RECORDS SHOWN:
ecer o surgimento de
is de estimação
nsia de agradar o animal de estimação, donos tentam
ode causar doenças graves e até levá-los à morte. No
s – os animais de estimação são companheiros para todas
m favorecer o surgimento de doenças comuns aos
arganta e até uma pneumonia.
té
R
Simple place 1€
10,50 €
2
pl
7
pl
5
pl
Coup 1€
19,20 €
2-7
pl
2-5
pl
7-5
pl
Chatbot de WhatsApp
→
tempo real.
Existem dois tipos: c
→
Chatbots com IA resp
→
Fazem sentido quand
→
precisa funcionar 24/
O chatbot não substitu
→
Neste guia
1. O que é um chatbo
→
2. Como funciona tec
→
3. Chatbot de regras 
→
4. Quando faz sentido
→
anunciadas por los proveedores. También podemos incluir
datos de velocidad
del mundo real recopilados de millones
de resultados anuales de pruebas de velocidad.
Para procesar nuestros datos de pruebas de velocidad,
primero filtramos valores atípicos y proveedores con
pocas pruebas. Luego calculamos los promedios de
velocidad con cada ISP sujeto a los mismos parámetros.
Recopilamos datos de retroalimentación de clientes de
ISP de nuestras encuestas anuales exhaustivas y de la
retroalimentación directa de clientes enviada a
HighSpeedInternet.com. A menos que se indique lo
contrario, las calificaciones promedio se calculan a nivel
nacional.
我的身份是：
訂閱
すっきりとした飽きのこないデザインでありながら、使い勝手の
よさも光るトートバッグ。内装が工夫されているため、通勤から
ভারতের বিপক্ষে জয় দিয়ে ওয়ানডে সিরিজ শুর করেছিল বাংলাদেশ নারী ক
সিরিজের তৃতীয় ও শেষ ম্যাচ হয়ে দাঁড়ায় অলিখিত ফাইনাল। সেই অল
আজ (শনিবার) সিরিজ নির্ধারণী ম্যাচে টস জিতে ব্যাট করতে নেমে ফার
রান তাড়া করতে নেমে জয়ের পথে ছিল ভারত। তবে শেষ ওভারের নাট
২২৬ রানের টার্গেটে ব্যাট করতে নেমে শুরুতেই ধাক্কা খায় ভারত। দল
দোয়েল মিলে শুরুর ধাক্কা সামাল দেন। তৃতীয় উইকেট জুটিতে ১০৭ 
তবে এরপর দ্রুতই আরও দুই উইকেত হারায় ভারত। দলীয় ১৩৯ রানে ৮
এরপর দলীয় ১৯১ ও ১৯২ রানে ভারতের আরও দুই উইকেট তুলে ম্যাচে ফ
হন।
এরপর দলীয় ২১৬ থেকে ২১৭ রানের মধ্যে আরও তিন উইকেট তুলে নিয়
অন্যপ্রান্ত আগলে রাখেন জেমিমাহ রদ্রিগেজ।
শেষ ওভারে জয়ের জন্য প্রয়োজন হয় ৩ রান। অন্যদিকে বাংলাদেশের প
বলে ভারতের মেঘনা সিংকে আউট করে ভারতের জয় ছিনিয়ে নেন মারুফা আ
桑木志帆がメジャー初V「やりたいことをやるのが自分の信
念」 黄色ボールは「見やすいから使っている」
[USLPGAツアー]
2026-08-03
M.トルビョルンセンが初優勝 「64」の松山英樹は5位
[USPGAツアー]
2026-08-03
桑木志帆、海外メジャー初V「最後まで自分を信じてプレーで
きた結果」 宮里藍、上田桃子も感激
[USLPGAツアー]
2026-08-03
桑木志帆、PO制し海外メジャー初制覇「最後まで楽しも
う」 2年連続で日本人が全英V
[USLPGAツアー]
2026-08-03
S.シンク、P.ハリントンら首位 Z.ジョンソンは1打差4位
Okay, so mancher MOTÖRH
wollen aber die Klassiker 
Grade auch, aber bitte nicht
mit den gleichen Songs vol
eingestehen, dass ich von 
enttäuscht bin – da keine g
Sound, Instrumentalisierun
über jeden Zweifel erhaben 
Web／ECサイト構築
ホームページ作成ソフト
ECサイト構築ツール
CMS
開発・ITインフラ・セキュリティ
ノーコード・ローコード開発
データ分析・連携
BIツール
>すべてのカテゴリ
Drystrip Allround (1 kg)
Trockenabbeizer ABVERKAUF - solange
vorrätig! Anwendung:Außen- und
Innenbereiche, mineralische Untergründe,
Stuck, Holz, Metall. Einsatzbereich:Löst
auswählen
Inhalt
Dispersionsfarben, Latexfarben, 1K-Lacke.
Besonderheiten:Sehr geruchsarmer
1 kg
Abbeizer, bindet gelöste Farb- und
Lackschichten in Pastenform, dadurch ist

PROBLEM DESCRIPTION: Without leaving anything out, repeat the data exactly.

TASK RESPONSE:
ecer o surgimento de
is de estimação
nsia de agradar o animal de estimação, donos tentam
ode causar doenças graves e até levá-los à morte. No
s – os animais de estimação são companheiros para todas
m favorecer o surgimento de doenças comuns aos
arganta e até uma pneumonia.
té
R
Simple place 1€
10,50 €
2
pl
7
pl
5
pl
Coup 1€
19,20 €
2-7
pl
2-5
pl
7-5
pl
Chatbot de WhatsApp
→
tempo real.
Existem dois tipos: c
→
Chatbots com IA resp
→
Fazem sentido quand
→
precisa funcionar 24/
O chatbot não substitu
→
Neste guia
1. O que é um chatbo
→
2. Como funciona tec
→
3. Chatbot de regras 
→
4. Quando faz sentido
→
anunciadas por los proveedores. También podemos incluir
datos de velocidad
del mundo real recopilados de millones
de resultados anuales de pruebas de velocidad.
Para procesar nuestros datos de pruebas de velocidad,
primero filtramos valores atípicos y proveedores con
pocas pruebas. Luego calculamos los promedios de
velocidad con cada ISP sujeto a los mismos parámetros.
Recopilamos datos de retroalimentación de clientes de
ISP de nuestras encuestas anuales exhaustivas y de la
retroalimentación directa de clientes enviada a
HighSpeedInternet.com. A menos que se indique lo
contrario, las calificaciones promedio se calculan a nivel
nacional.
我的身份是：
訂閱
すっきりとした飽きのこないデザインでありながら、使い勝手の
よさも光るトートバッグ。内装が工夫されているため、通勤から
ভারতের বিপক্ষে জয় দিয়ে ওয়ানডে সিরিজ শুর করেছিল বাংলাদেশ নারী ক
সিরিজের তৃতীয় ও শেষ ম্যাচ হয়ে দাঁড়ায় অলিখিত ফাইনাল। সেই অল
আজ (শনিবার) সিরিজ নির্ধারণী ম্যাচে টস জিতে ব্যাট করতে নেমে ফার
রান তাড়া করতে নেমে জয়ের পথে ছিল ভারত। তবে শেষ ওভারের নাট
২২৬ রানের টার্গেটে ব্যাট করতে নেমে শুরুতেই ধাক্কা খায় ভারত। দল
দোয়েল মিলে শুরুর ধাক্কা সামাল দেন। তৃতীয় উইকেট জুটিতে ১০৭ 
তবে এরপর দ্রুতই আরও দুই উইকেত হারায় ভারত। দলীয় ১৩৯ রানে ৮
এরপর দলীয় ১৯১ ও ১৯২ রানে ভারতের আরও দুই উইকেট তুলে ম্যাচে ফ
হন।
এরপর দলীয় ২১৬ থেকে ২১৭ রানের মধ্যে আরও তিন উইকেট তুলে নিয়
অন্যপ্রান্ত আগলে রাখেন জেমিমাহ রদ্রিগেজ।
শেষ ওভারে জয়ের জন্য প্রয়োজন হয় ৩ রান। অন্যদিকে বাংলাদেশের প
বলে ভারতের মেঘনা সিংকে আউট করে ভারতের জয় ছিনিয়ে নেন মারুফা আ
桑木志帆がメジャー初V「やりたいことをやるのが自分の信
念」 黄色ボールは「見やすいから使っている」
[USLPGAツアー]
2026-08-03
M.トルビョルンセンが初優勝 「64」の松山英樹は5位
[USPGAツアー]
2026-08-03
桑木志帆、海外メジャー初V「最後まで自分を信じてプレーで
きた結果」 宮里藍、上田桃子も感激
[USLPGAツアー]
2026-08-03
桑木志帆、PO制し海外メジャー初制覇「最後まで楽しも
う」 2年連続で日本人が全英V
[USLPGAツアー]
2026-08-03
S.シンク、P.ハリントンら首位 Z.ジョンソンは1打差4位
Okay, so mancher MOTÖRH
wollen aber die Klassiker 
Grade auch, aber bitte nicht
mit den gleichen Songs vol
eingestehen, dass ich von 
enttäuscht bin – da keine g
Sound, Instrumentalisierun
über jeden Zweifel erhaben 
Web／ECサイト構築
ホームページ作成ソフト
ECサイト構築ツール
CMS
開発・ITインフラ・セキュリティ
ノーコード・ローコード開発
データ分析・連携
BIツール
>すべてのカテゴリ
Drystrip Allround (1 kg)
Trockenabbeizer ABVERKAUF - solange
vorrätig! Anwendung:Außen- und
Innenbereiche, mineralische Untergründe,
Stuck, Holz, Metall. Einsatzbereich:Löst
auswählen
Inhalt
Dispersionsfarben, Latexfarben, 1K-Lacke.
Besonderheiten:Sehr geruchsarmer
1 kg
Abbeizer, bindet gelöste Farb- und
Lackschichten in Pastenform, dadurch ist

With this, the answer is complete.